Her old home was a 20-year-old frame rambler set on tree stumps. It's leaky roof bore tin patches and its single source of heat, a wood stove with a faulty chimney which the fire department considered hazardous, barely kept the disabled, 62-year-old woman warm.

Nevertheless, Lucille Brooks says, she never would have sought help from the Prince George's county program that put her in a new, four-bedroom, prefabricated house last June -- had the program not come looking for her.

Outreach workers from the local office of the Community Development Administration in rural Brandywine visited Brooks and encouraged her to apply for the rehabilitation grant that eventually put her in the new home.

But now, in a move critics say will cut off future help to others like Brooks, the Brandywine office has been closed and its staff relocated to Upper Marlboro, where they will work in the Community Development Office instead of traveling the county's rural back roads.

Charles Ross, acting head of the county department of Program Planning and Economic Development, said he closed the Brandywine office because it was not productive. He said his program can reach all the needy people it can handle by advertising in newspapers and on radio and by calling prospective clients on the telephone.

"We get more results by public broadcasting than we can get from someone sitting on their buns in the field office," said Ross.

Critics of the move, including County Council President Parris Glendening and members of the Community Development Advisory Committee, say the elderly, proud and suspicious rural poor will not come to Upper Marlboro on their own to fill out the complex forms, which in many cases require granting the county an interest in their property.

"We stressed that we wanted to improve the outreach aspects of the program," Glendening said. "Closing the field office and bringing everyone to Upper Marlboro doesn't seem to me to help the people in Brandywine or in Colmar Manor," he added.

"The grand plan is to close the offices and consolidate in Upper Marlboro," said John Doskicz, a community adviser to the program. "There's no public transportation in Upper Marlboro. You might as well put it in Siberia."

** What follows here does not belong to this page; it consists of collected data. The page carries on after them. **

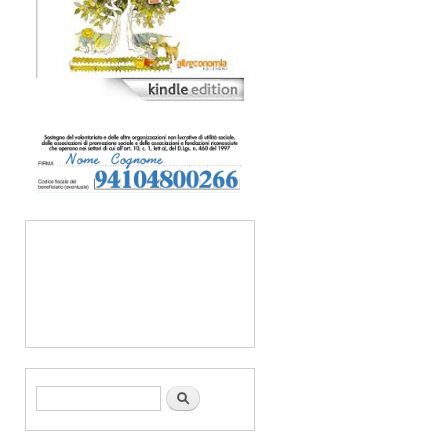
Form di ricerca
Cerca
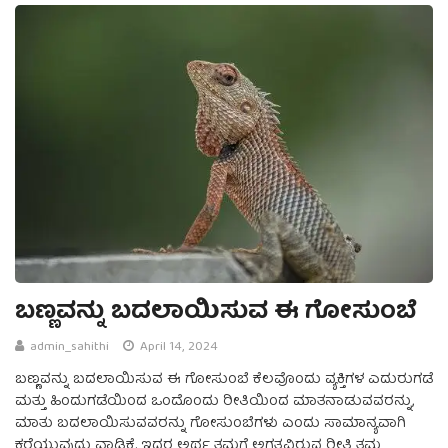
ಬಣ್ಣವನ್ನು ಬದಲಾಯಿಸುವ ಈ ಗೋಸುಂಬೆ
admin_sahithi
April 14, 2024
ಬಣ್ಣವನ್ನು ಬದಲಾಯಿಸುವ ಈ ಗೋಸುಂಬೆ ಕೆಲವೊಂದು ವ್ಯಕ್ತಿಗಳ ಎದುರುಗಡೆ
ಮತ್ತು ಹಿಂದುಗಡೆಯಿಂದ ಒಂದೊಂದು ರೀತಿಯಿಂದ ಮಾತನಾಡುವವರನ್ನು,
ಮಾತು ಬದಲಾಯಿಸುವವರನ್ನು ಗೋಸುಂಬೆಗಳು ಎಂದು ಸಾಮಾನ್ಯವಾಗಿ
ಕರೆಯುವುದು ವಾಡಿಕೆ. ಇದರ ಅರ್ಥ ತಮಗೆ ಅಗತ್ಯವಿರುವ ರೀತಿ ತಮ್ಮ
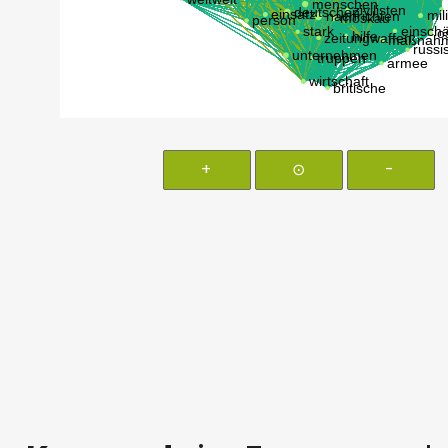
+
⊙
-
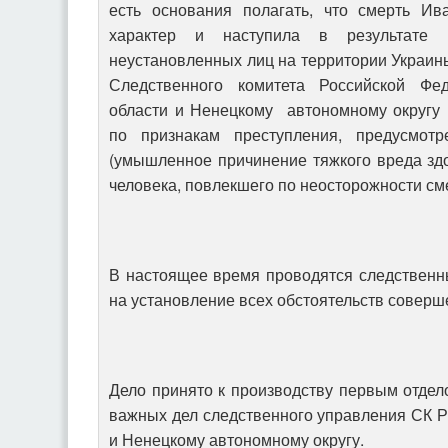
есть основания полагать, что смерть Ив
характер и наступила в результате п
неустановленных лиц на территории Украи
Следственного комитета Российской Фе
области и Ненецкому автономному округу 
по признакам преступления, предусмот
(умышленное причинение тяжкого вреда зд
человека, повлекшего по неосторожности см
В настоящее время проводятся следственн
на установление всех обстоятельств соверш
Дело принято к производству первым отде
важных дел следственного управления СК Р
и Ненецкому автономному округу.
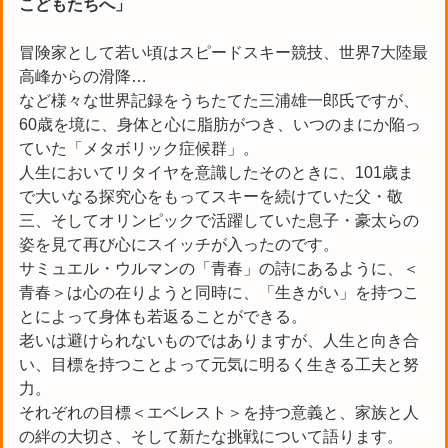
こどもたちへ
」
冒険家として若い頃はスピードスキー競技、世界7大陸最
高峰からの滑降…
など様々な世界記録をうちたてた三浦雄一郎氏ですが、
60歳を境に、身体と心に脂肪がつき、いつのまにか陥っ
ていた「メタボリック症候群」。
人生においてリタイヤを意識したそのときに、101歳ま
で大いなる探究心をもってスキーを続けていた父・敬
三、そしてオリンピックで活躍していた息子・豪太らの
姿を見て再び心にスイッチが入ったのです。
サミュエル・ウルマンの「青春」の詩にあるように、＜
青春＞は心の在りようと同時に、「生きがい」を持つこ
とによって身体も若返ることができる。
老いは避けられないものではありますが、人生と向き合
い、目標を持つことよって元気に明るく生きる工夫と努
力。
それぞれの目標＜エベレスト＞を持つ意義と、家族と人
の絆の大切さ、そして新たな挑戦について語ります。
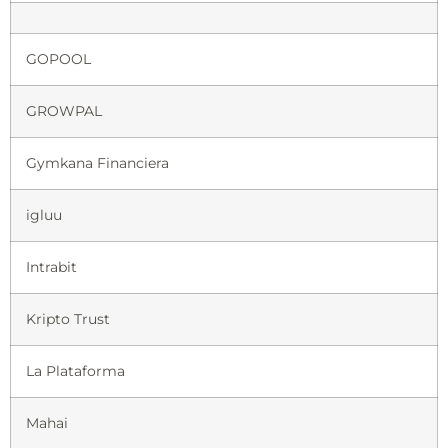
GOPOOL
GROWPAL
Gymkana Financiera
igluu
Intrabit
Kripto Trust
La Plataforma
Mahai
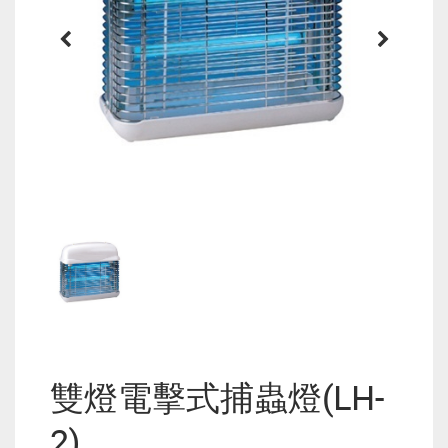
雙燈電擊式捕蟲燈(LH-
2)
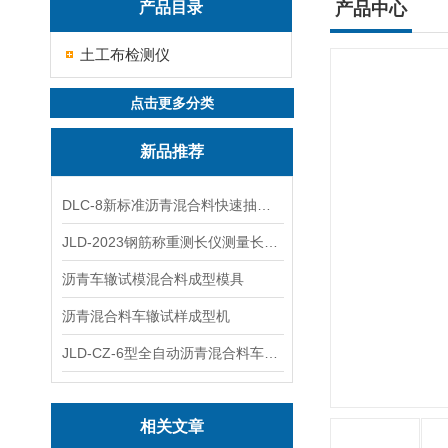
产品目录
产品中心
土工布检测仪
点击更多分类
新品推荐
DLC-8新标准沥青混合料快速抽提仪
JLD-2023钢筋称重测长仪测量长度重量
沥青车辙试模混合料成型模具
沥青混合料车辙试样成型机
JLD-CZ-6型全自动沥青混合料车辙试验机
相关文章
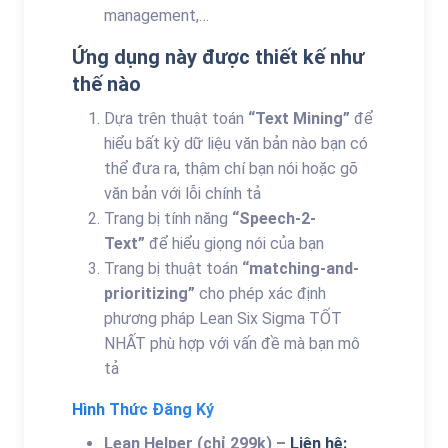
management,…
Ứng dụng này được thiết kế như
thế nào
Dựa trên thuật toán
“Text Mining”
để
hiểu bất kỳ dữ liệu văn bản nào bạn có
thể đưa ra, thậm chí bạn nói hoặc gõ
văn bản với lỗi chính tả
Trang bị tính năng
“Speech-2-
Text”
để hiểu giọng nói của bạn
Trang bị thuật toán
“matching-and-
prioritizing”
cho phép xác định
phương pháp Lean Six Sigma TỐT
NHẤT phù hợp với vấn đề mà bạn mô
tả
Hình Thức Đăng Ký
Lean Helper (chỉ 299k) –
Liên hệ:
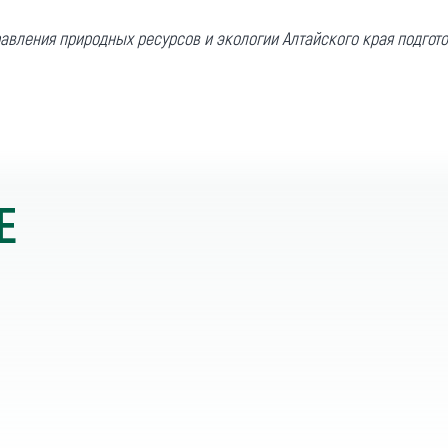
равления природных ресурсов и экологии Алтайского края подго
Е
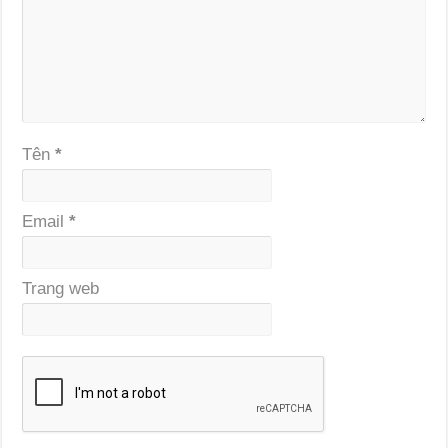
Tên
*
Email
*
Trang web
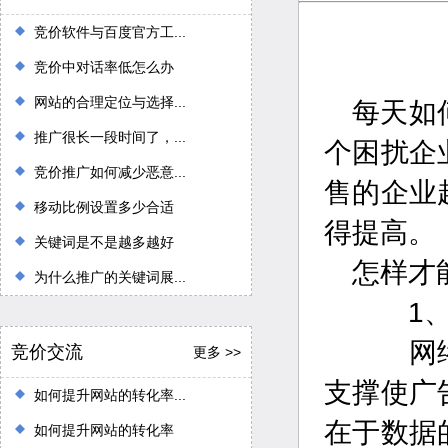
竞价软件与百度官方工...
竞价中对话率低怎么办
网站的合理定位与选择...
每天如
推广很长一段时间了，...
个困扰企
竞价推广如何减少恶意...
售的企业
移动比例设置多少合适
得提高。
关键词是不是越多越好
怎样才
为什么推广的关键词展...
1、查
网络广
竞价交流
更多 >>
支撑使广
如何提升网站的转化率...
在于数据
如何提升网站的转化率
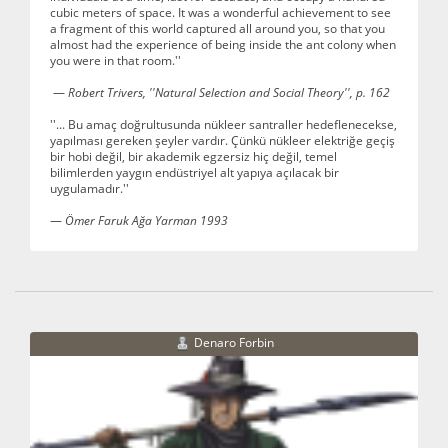
cubic meters of space. It was a wonderful achievement to see
a fragment of this world captured all around you, so that you
almost had the experience of being inside the ant colony when
you were in that room.''
—
Robert Trivers, ''Natural Selection and Social Theory'', p. 162
''... Bu amaç doğrultusunda nükleer santraller hedeflenecekse,
yapılması gereken şeyler vardır. Çünkü nükleer elektriğe geçiş
bir hobi değil, bir akademik egzersiz hiç değil, temel
bilimlerden yaygın endüstriyel alt yapıya açılacak bir
uygulamadır.''
—
Ömer Faruk Ağa Yarman 1993
Denaro Forbin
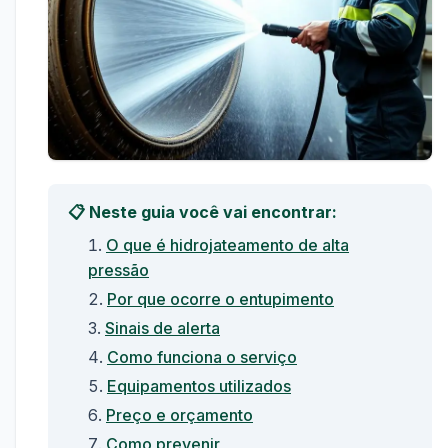
📋 Neste guia você vai encontrar:
O que é hidrojateamento de alta
pressão
Por que ocorre o entupimento
Sinais de alerta
Como funciona o serviço
Equipamentos utilizados
Preço e orçamento
Como prevenir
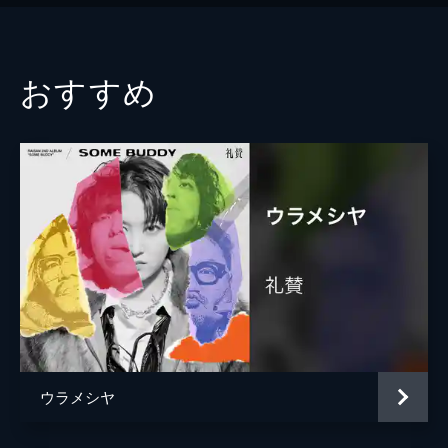
おすすめ
ウラメシヤ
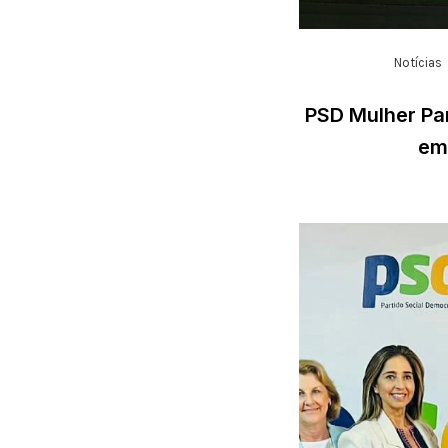
Notícias
PSD Mulher Par
em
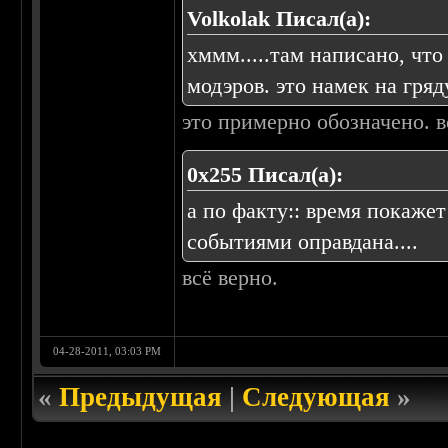
Volkolak Писал(а):
хммм.....там написано, что
модэров. это намек на гр
это примерно обозначено. в
0х255 Писал(а):
а по факту:: время покаже
событиями оправдана....
всё верно.
04-28-2011, 03:03 PM
«
Предыдущая
|
Следующая
»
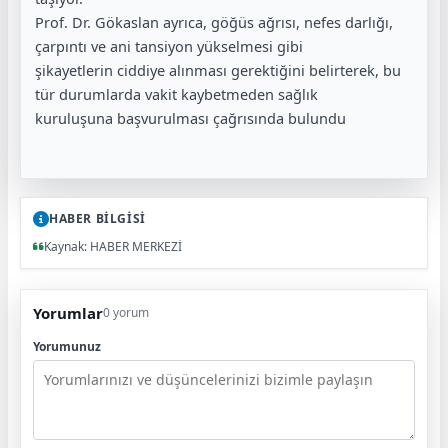
Prof. Dr. Gökaslan ayrıca, göğüs ağrısı, nefes darlığı,
çarpıntı ve ani tansiyon yükselmesi gibi
şikayetlerin ciddiye alınması gerektiğini belirterek, bu
tür durumlarda vakit kaybetmeden sağlık
kuruluşuna başvurulması çağrısında bulundu
HABER BİLGİSİ
Kaynak: HABER MERKEZİ
Yorumlar
0 yorum
Yorumunuz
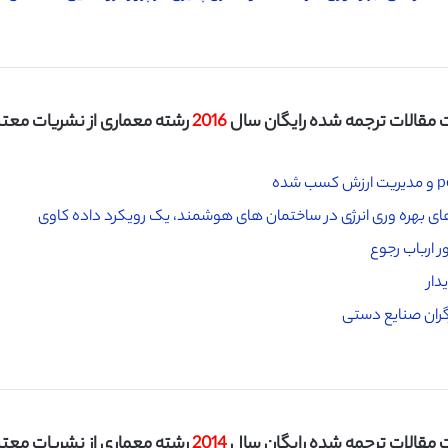
مقالات ترجمه شده رایگان سال
2016
رشته معماری از نشریات معتبر I
ی بهره وری انرژی در ساختمان های هوشمند، یک رویکرد داده کاوی
ر ارباب رجوع
دار
رگران صنایع دستی
مقالات ترجمه شده رایگان سال
2014
رشته معماری از نشریات معتبر I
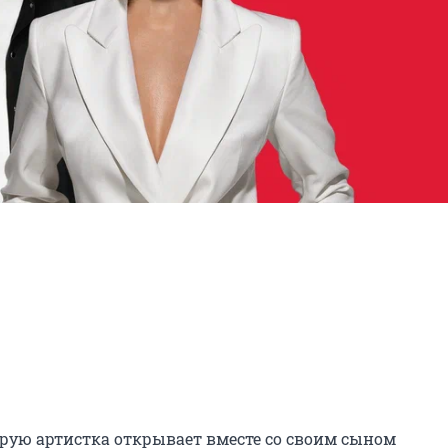
рую артистка открывает вместе со своим сыном 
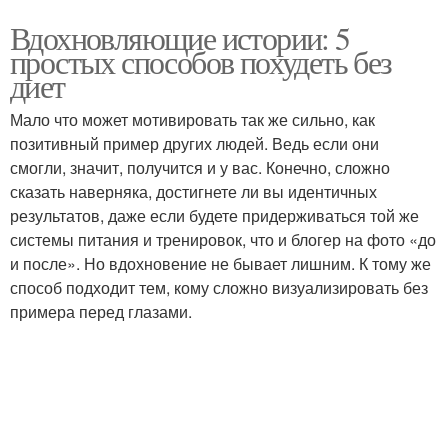
Вдохновляющие истории: 5
простых способов похудеть без
диет
Мало что может мотивировать так же сильно, как
позитивный пример других людей. Ведь если они
смогли, значит, получится и у вас. Конечно, сложно
сказать наверняка, достигнете ли вы идентичных
результатов, даже если будете придерживаться той же
системы питания и тренировок, что и блогер на фото «до
и после». Но вдохновение не бывает лишним. К тому же
способ подходит тем, кому сложно визуализировать без
примера перед глазами.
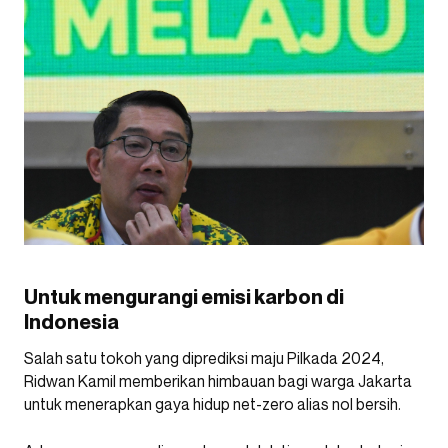
Untuk mengurangi emisi karbon di
Indonesia
Salah satu tokoh yang diprediksi maju Pilkada 2024,
Ridwan Kamil memberikan himbauan bagi warga Jakarta
untuk menerapkan gaya hidup net-zero alias nol bersih.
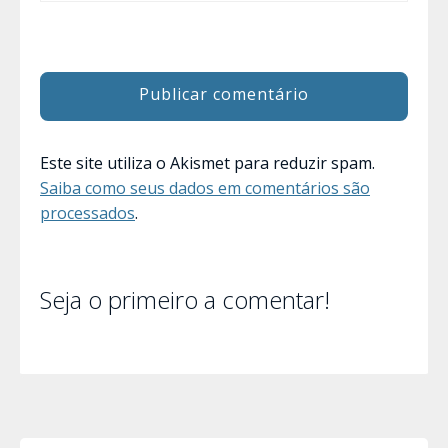
Este site utiliza o Akismet para reduzir spam.
Saiba como seus dados em comentários são
processados
.
Seja o primeiro a comentar!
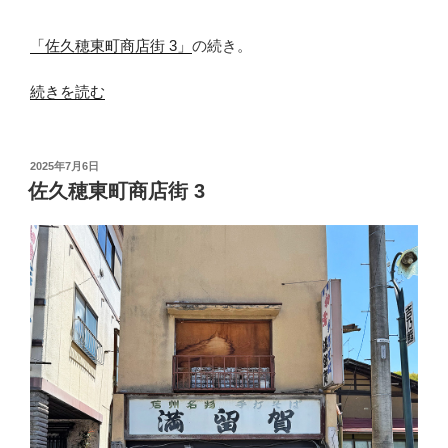
店
街
「佐久穂東町商店街 3」
の続き。
5”
“佐
の
続きを読む
久
穂
東
投
2025年7月6日
稿
町
佐久穂東町商店街 3
日:
商
店
街
4”
の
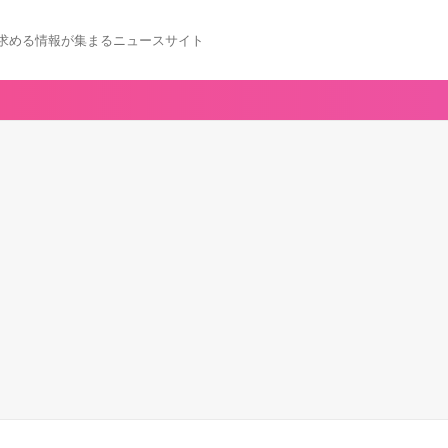
求める情報が集まるニュースサイト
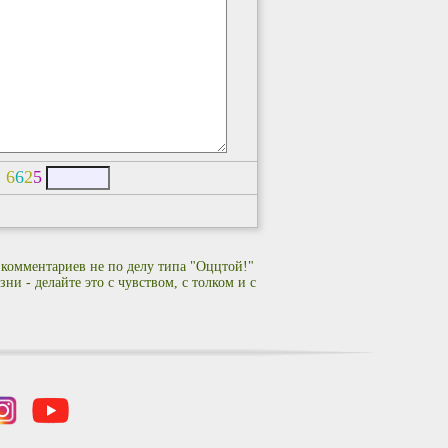
:
6
6
2
5
 комментариев не по делу типа "Оццтой!"
ни - делайте это с чувством, с толком и с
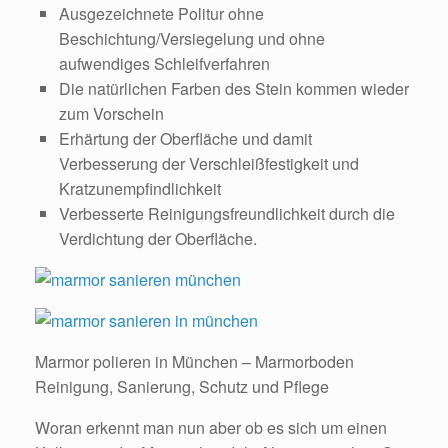
Ausgezeichnete Politur ohne
Beschichtung/Versiegelung und ohne
aufwendiges Schleifverfahren
Die natürlichen Farben des Stein kommen wieder
zum Vorschein
Erhärtung der Oberfläche und damit
Verbesserung der Verschleißfestigkeit und
Kratzunempfindlichkeit
Verbesserte Reinigungsfreundlichkeit durch die
Verdichtung der Oberfläche.
Marmor polieren in München – Marmorboden
Reinigung, Sanierung, Schutz und Pflege
Woran erkennt man nun aber ob es sich um einen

Brooks' 22-year-old son Michael said the office just a mile from their home was "very essential" in getting aid for his mother. He did not think needy residents would respond to advertising that promised "something for nothing."

"No way," he began. "You have older folks who don't drive. How are they going to get to Upper Marlboro? How are they going to know that somebody wants to help them?" he asked. "You have to come out and show them that you're going to help them, and not rip them off for their land."

The outreach workers who contacted the Brookses now are doing telephone solicitations from a list of potential clients who have become eligible for help for the first time this year, due to changes in program guidelines.

These changes extended the program to qualified households countywide, instead of limiting it to designated poverty areas, as in previous years. At the same time, the new guidelines have doubled the maximum aid from $15,000 to $30,000.

The expansion was planned to meet the special needs of rural Prince George's, where many homes need not only structural repairs but expensive plumbing and septic systems. A 1974 county study found 13 percent of the housing in the Marlton, Acquasco and Piscataway areas -- the largely rural southeastern third of the county -- "dilapidated and deteriorating." The study covered 1,482 homes.

Since the rural office opened in 1976, some 75 dwellings have been rehabilitated in the rural area -- approximately 18 to 20 per year, according to acting community development administrator Robert Simpson. But 16 current rural cases, given the higher aid limits, are likely to absorb the entire amount budgeted for the area, Simpson said.

Ross said he closed the Brandywine office because "We had six individuals that produced less than eight jobs a year. That was hardly productive. These weren't service people, they were paper pushers," Ross said.

Last August Ross sent layoff notices to six program employes, including three from the rural office, as part the reorganization. Five of the six were black. Ross said he was acting in response to a reduction of funds for administrative overhead made when the County Council passed the program budget last July. After a strongly worded letter from Glendening, however, the layoffs were rescinded in favor of a reorganization study of the program.